* **DATA**

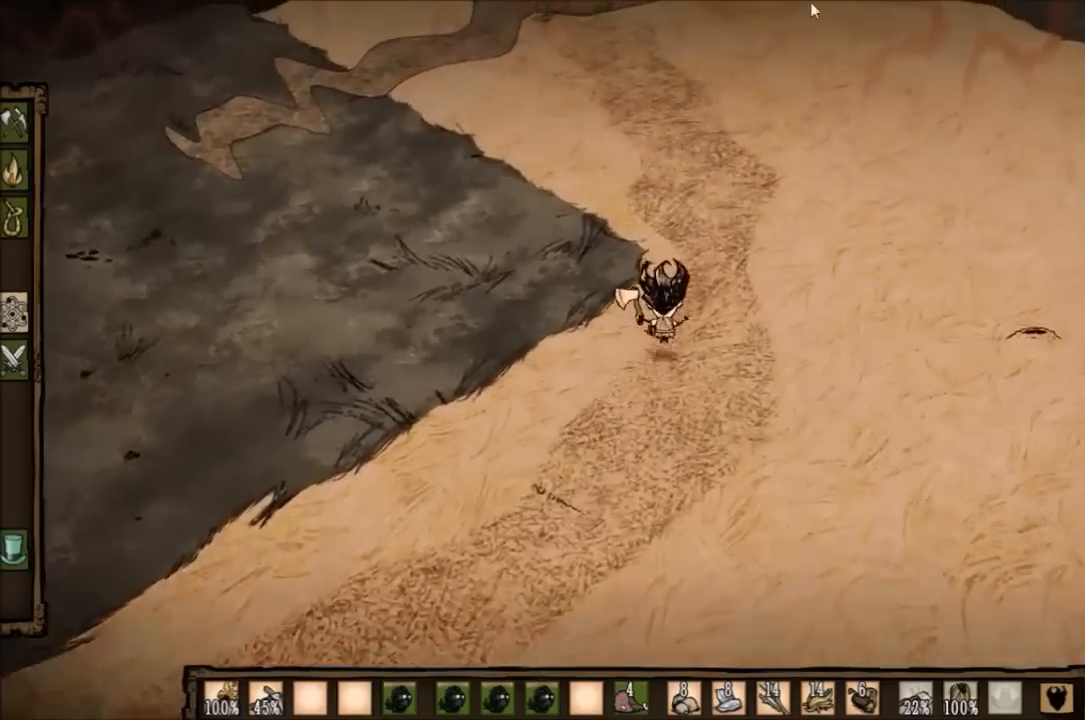
{"keys": [], "events": []}
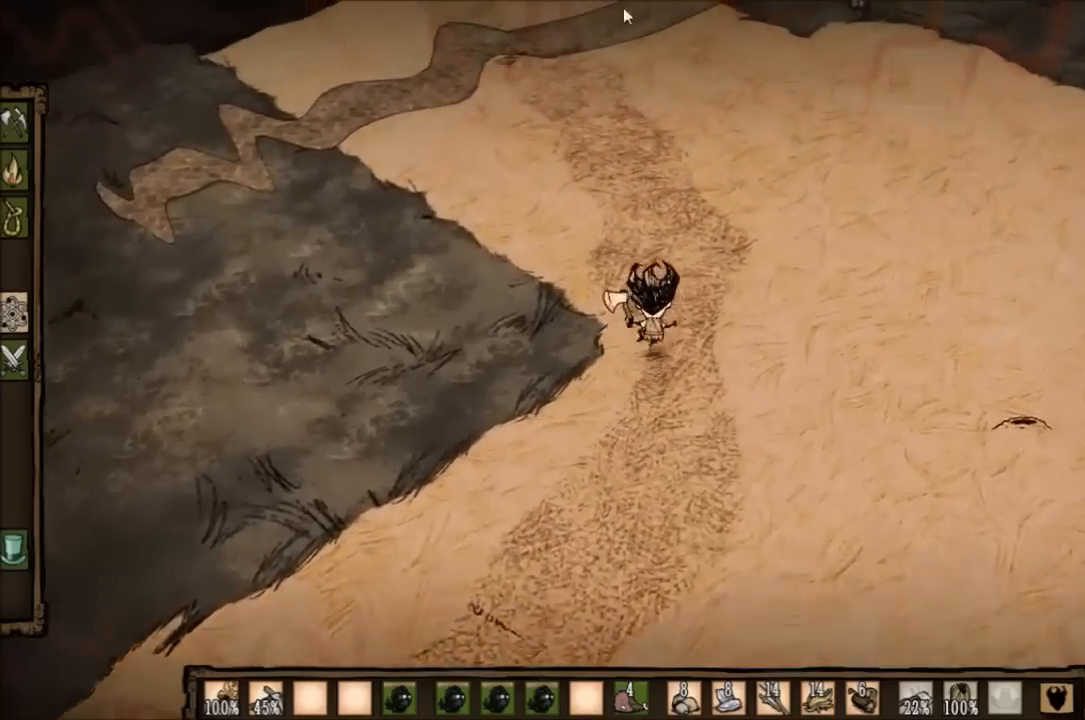
{"keys": [], "events": []}
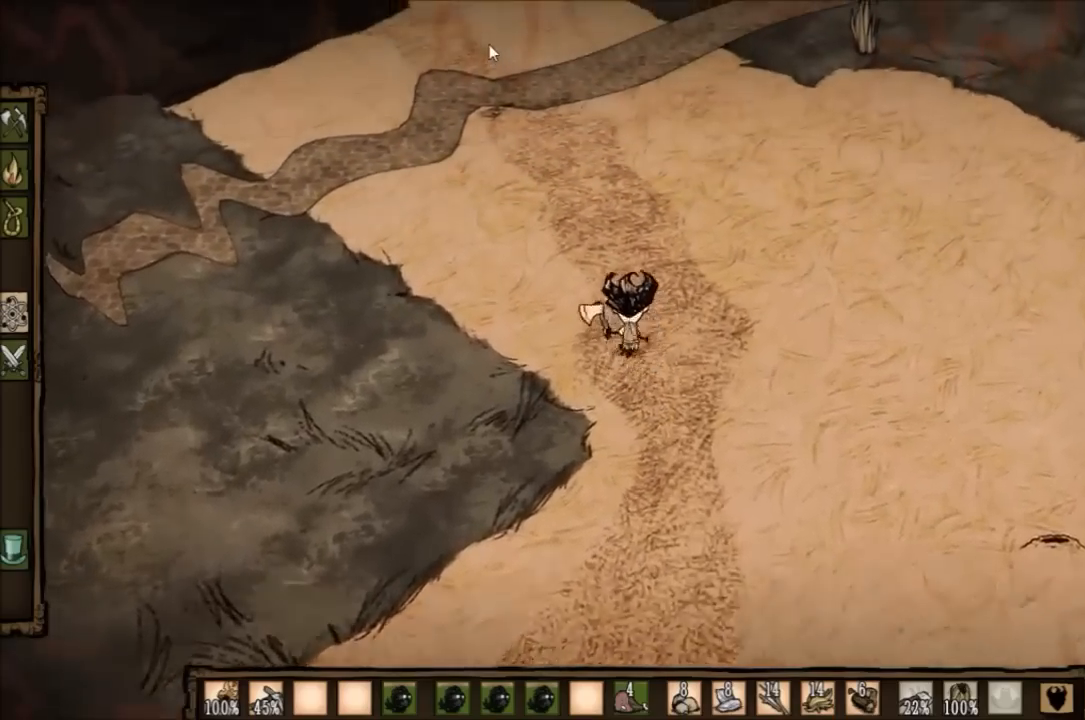
{"keys": [], "events": []}
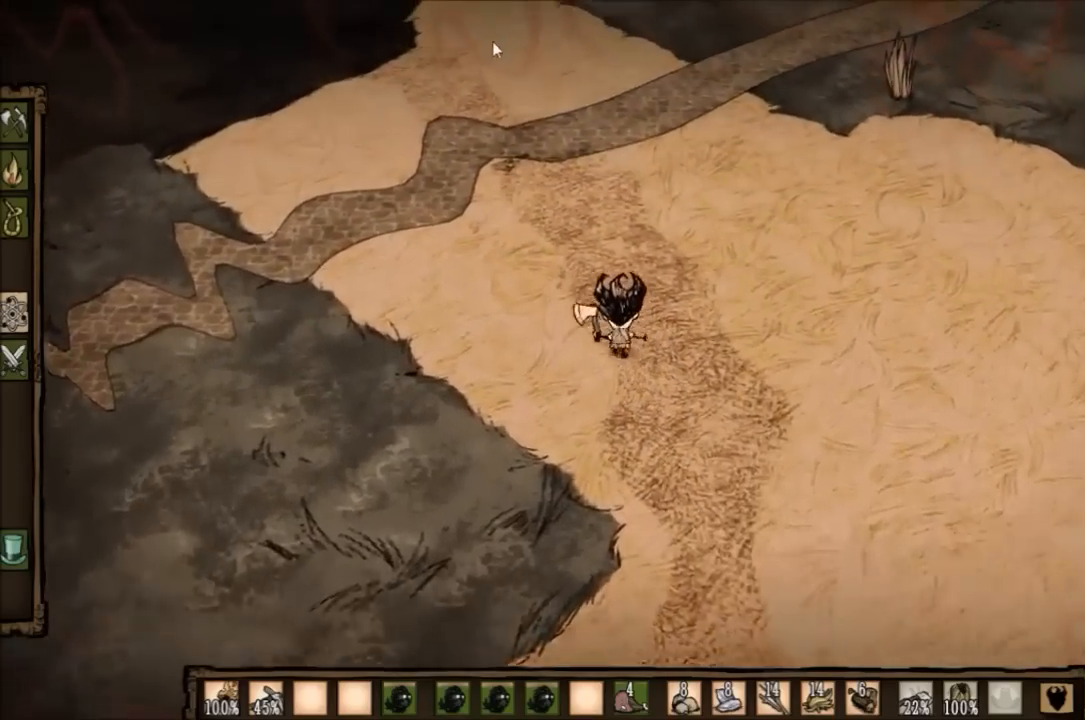
{"keys": [], "events": []}
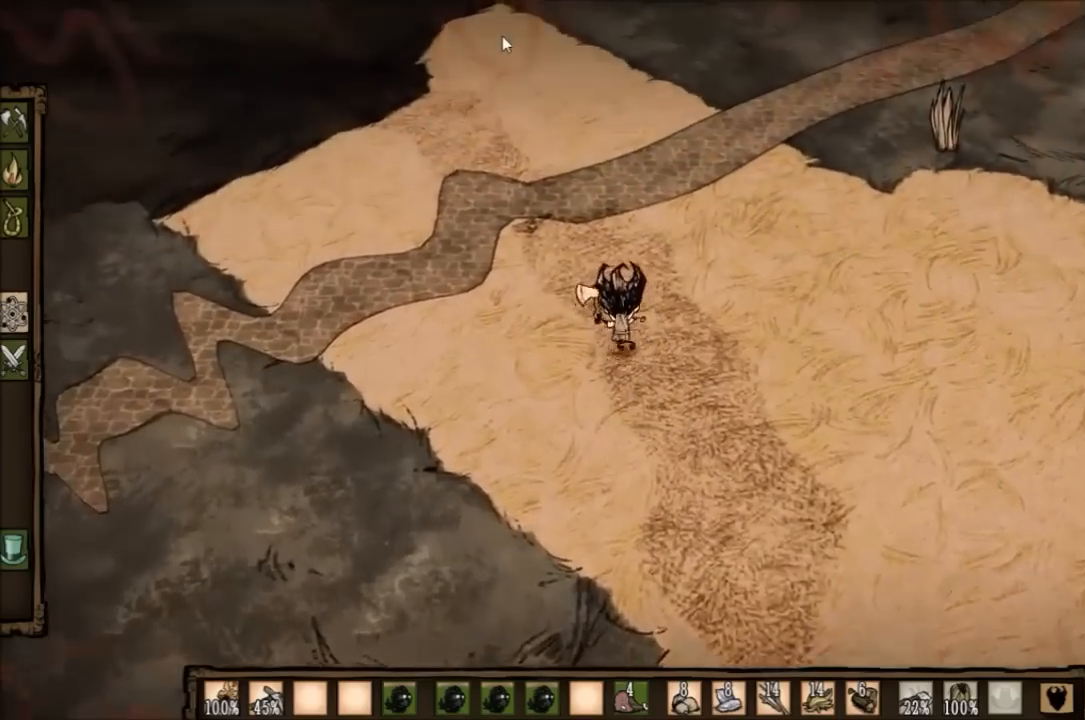
{"keys": [], "events": []}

* **INSTRUCTIONS FOR THE TASK**
The response has to be an exact copy of all the data, pictures excluded.

* **EXERCISE RESPONSE**
{"keys": [], "events": []}
{"keys": [], "events": []}
{"keys": [], "events": []}
{"keys": [], "events": []}
{"keys": [], "events": []}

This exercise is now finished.